How I can parse email to get original recipient of an email? [closed]

I had email source with me and want parse original recipient of email.

Lets say "[email protected]" is receiving a email, but in "To" list [email protected], [email protected] & [email protected] are mentioned. I want to get only user1 from email source.

In initial analysis, email from mdeamon server contains "X-MDaemon-Deliver-To:" tag. Similarly email from Devcot mail server contains "Delivered-To:". But not getting generic parsing logic to get original email recipient.

How I can parse email to get original recipient of an email?


Solution 1:

In the general case, it is not possible to do what you are asking for. It is also explicitly discouraged in the standard governing Internet email.

It might be possible in some specific scenarios, but those will be highly specific. (Likely depending on specific software in used, software configuration, etc.)

The reason for this is that the email message (RFC 5822) does not contain all the transport-layer information (with SMTP being RFC 5821). Additionally, including all that information can very easily lead to information disclosure; see also RFC 7258.

The trivial case for illustrating this is if you are sending an email to multiple recipients on the same domain using the Bcc: field; in that case, the message (payload data including headers) as transmitted does not contain the envelope recipient information, and the trace headers do not normally contain the recipient addresses in that case. This means that parsing the recipient address out of the email becomes not just difficult, but outright impossible, since the information isn't even there. Other, perfectly valid, examples can be constructed as an extension to this example.

Quoting RFC 5822 section 7.2:

There is no inherent relationship between either "reverse" (from MAIL, SAML, etc., commands) or "forward" (RCPT) addresses in the SMTP transaction ("envelope") and the addresses in the header section. Receiving systems SHOULD NOT attempt to deduce such relationships and use them to alter the header section of the message for delivery. The popular "Apparently-to" header field is a violation of this principle as well as a common source of unintended information disclosure and SHOULD NOT be used.

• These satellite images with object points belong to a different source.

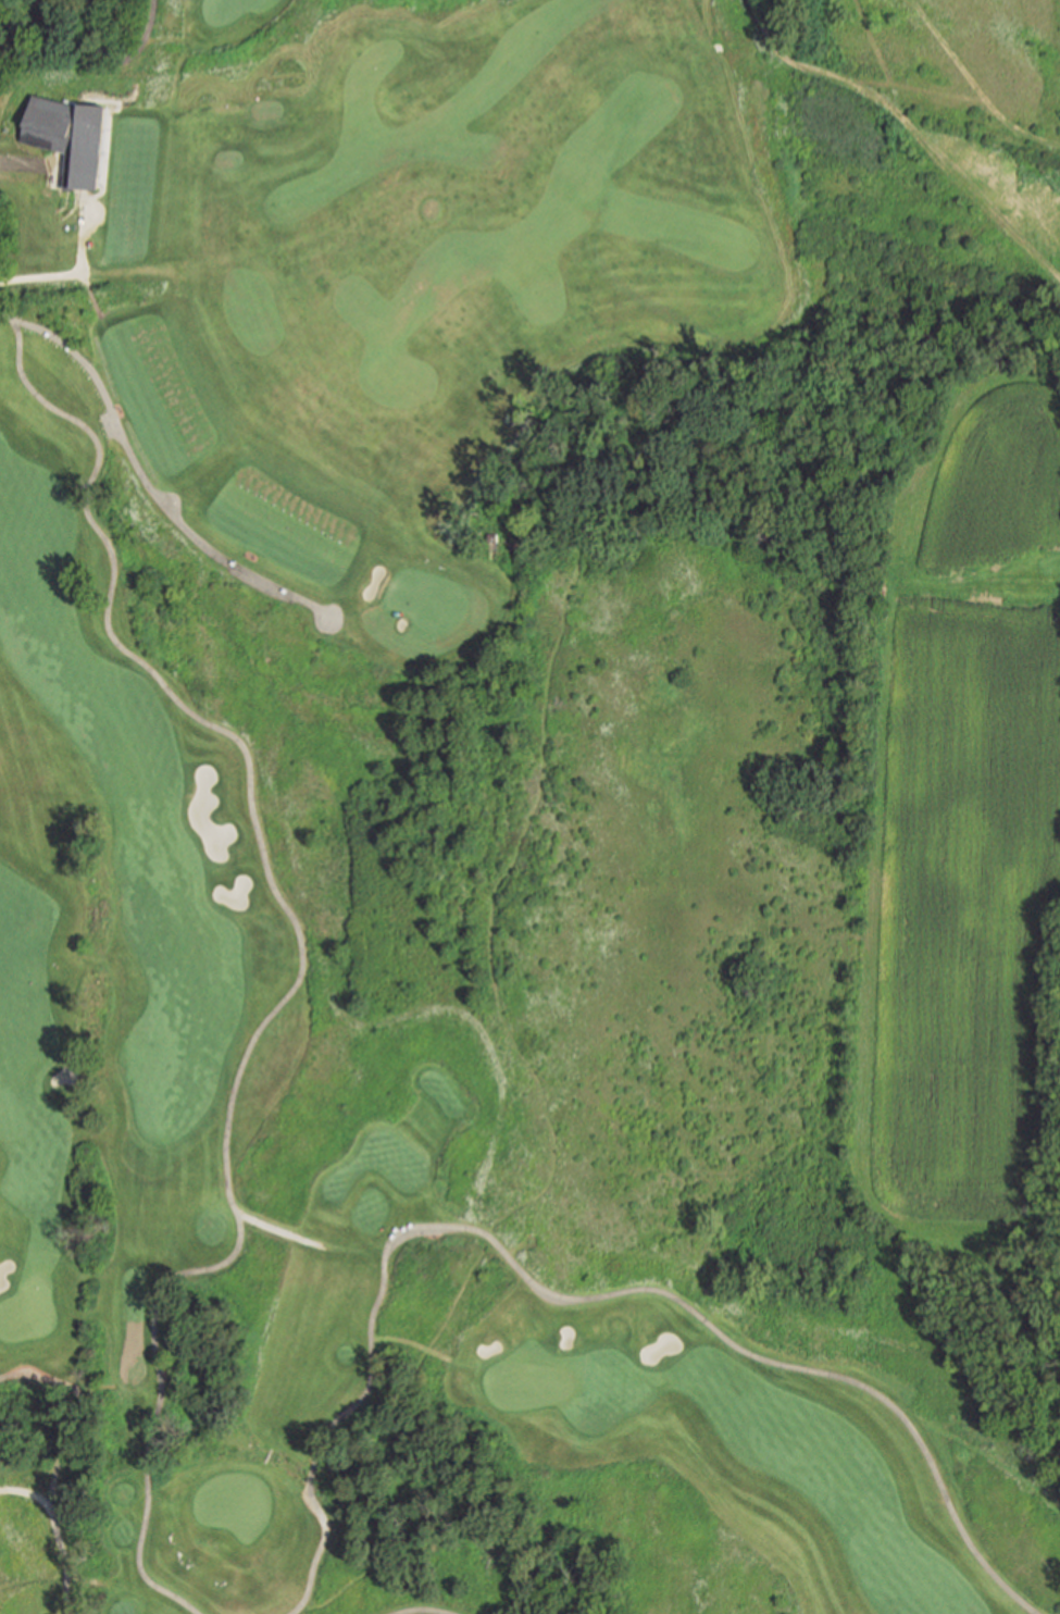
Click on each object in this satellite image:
road: (10, 8)
road: (146, 21)
building: (65, 138)
road: (12, 165)
road: (72, 271)
road: (144, 482)
park: (422, 601)
park: (530, 807)
road: (500, 863)
road: (264, 866)
road: (641, 1288)
road: (146, 1454)
road: (58, 1459)
road: (309, 1478)
road: (317, 1551)
road: (140, 1553)
road: (102, 1557)
road: (422, 1608)

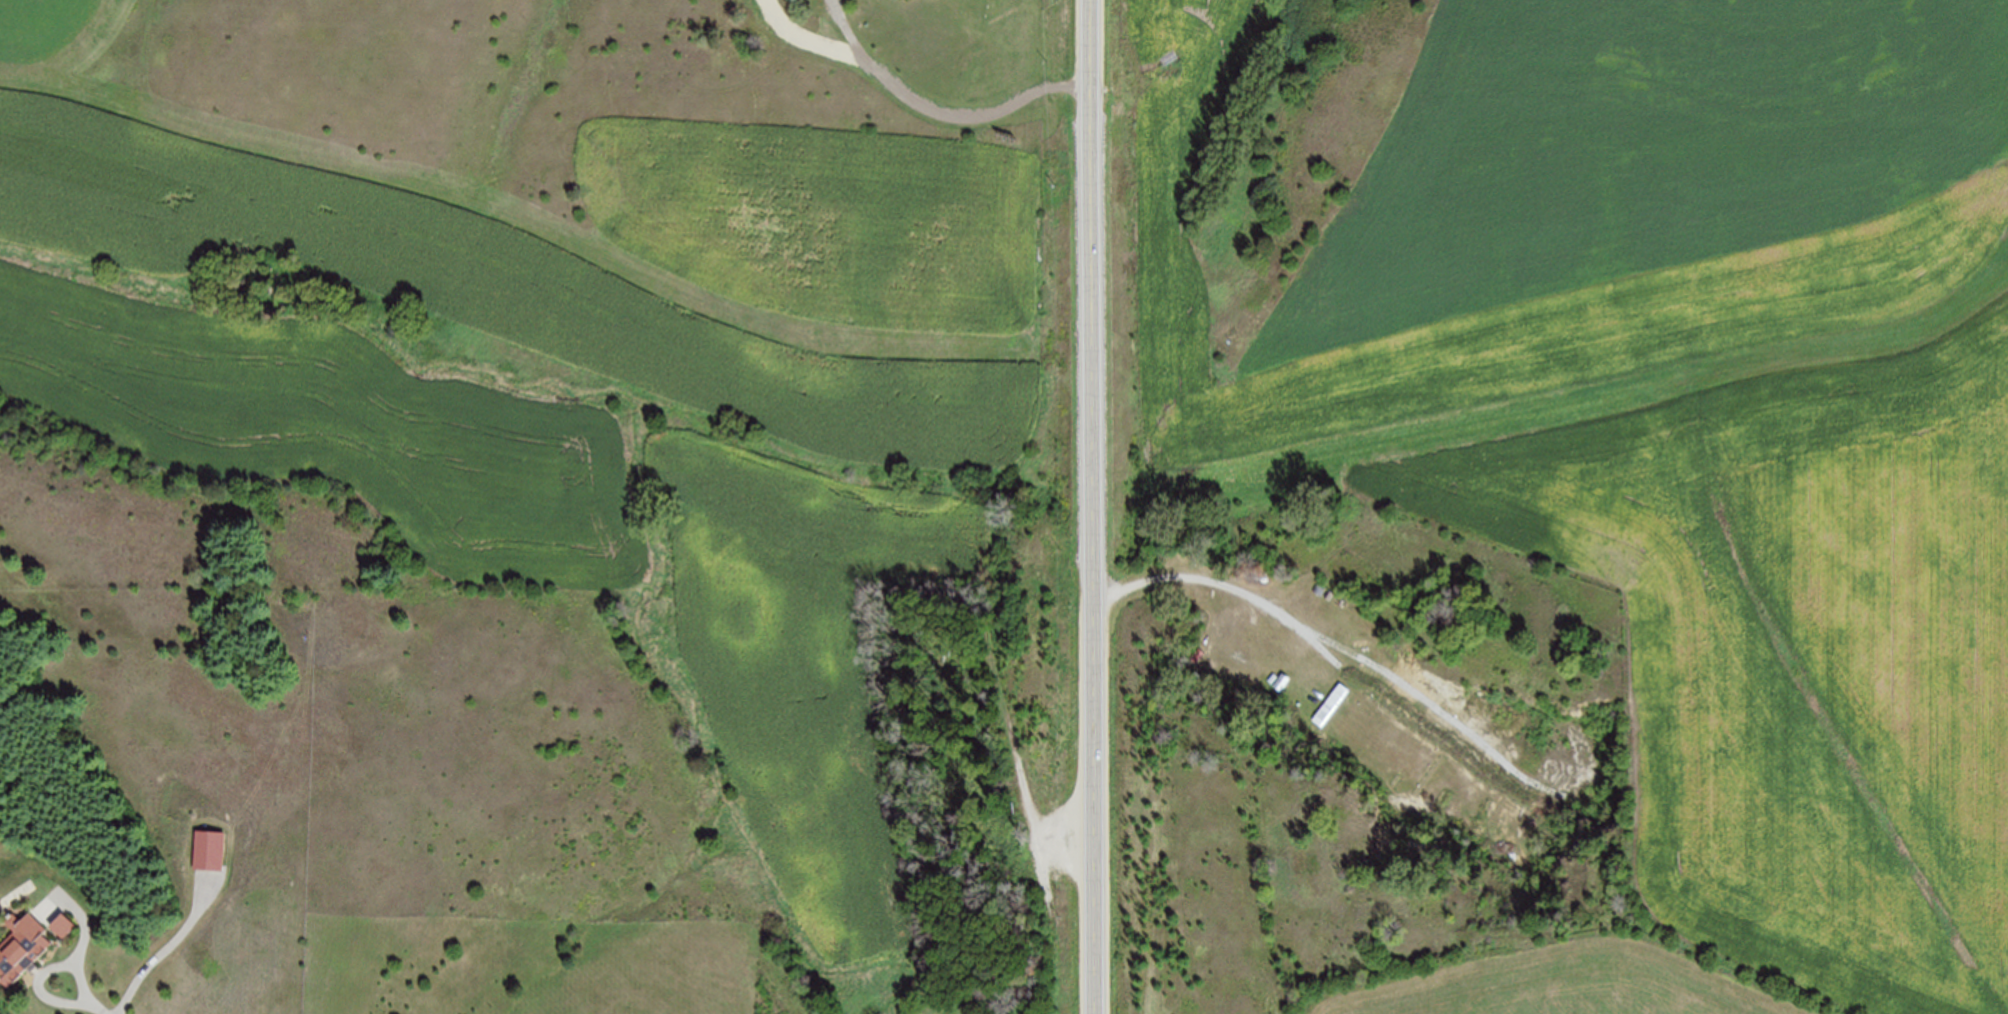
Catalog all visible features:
road: (938, 113)
road: (1096, 506)
road: (1296, 624)
building: (1360, 643)
building: (1332, 705)
road: (85, 916)
building: (62, 925)
building: (22, 945)
road: (44, 973)
road: (102, 1008)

Note the definition of SHOULD NOT from RFC 2119:

  1. SHOULD NOT This phrase, or the phrase "NOT RECOMMENDED" mean that there may exist valid reasons in particular circumstances when the particular behavior is acceptable or even useful, but the full implications should be understood and the case carefully weighed before implementing any behavior described with this label.

Quoting RFC 7258 section 2:

To summarise: current capabilities permit some actors to monitor content and metadata across the Internet at a scale never before seen. This pervasive monitoring is an attack on Internet privacy. The IETF will strive to produce specifications that mitigate pervasive monitoring attacks.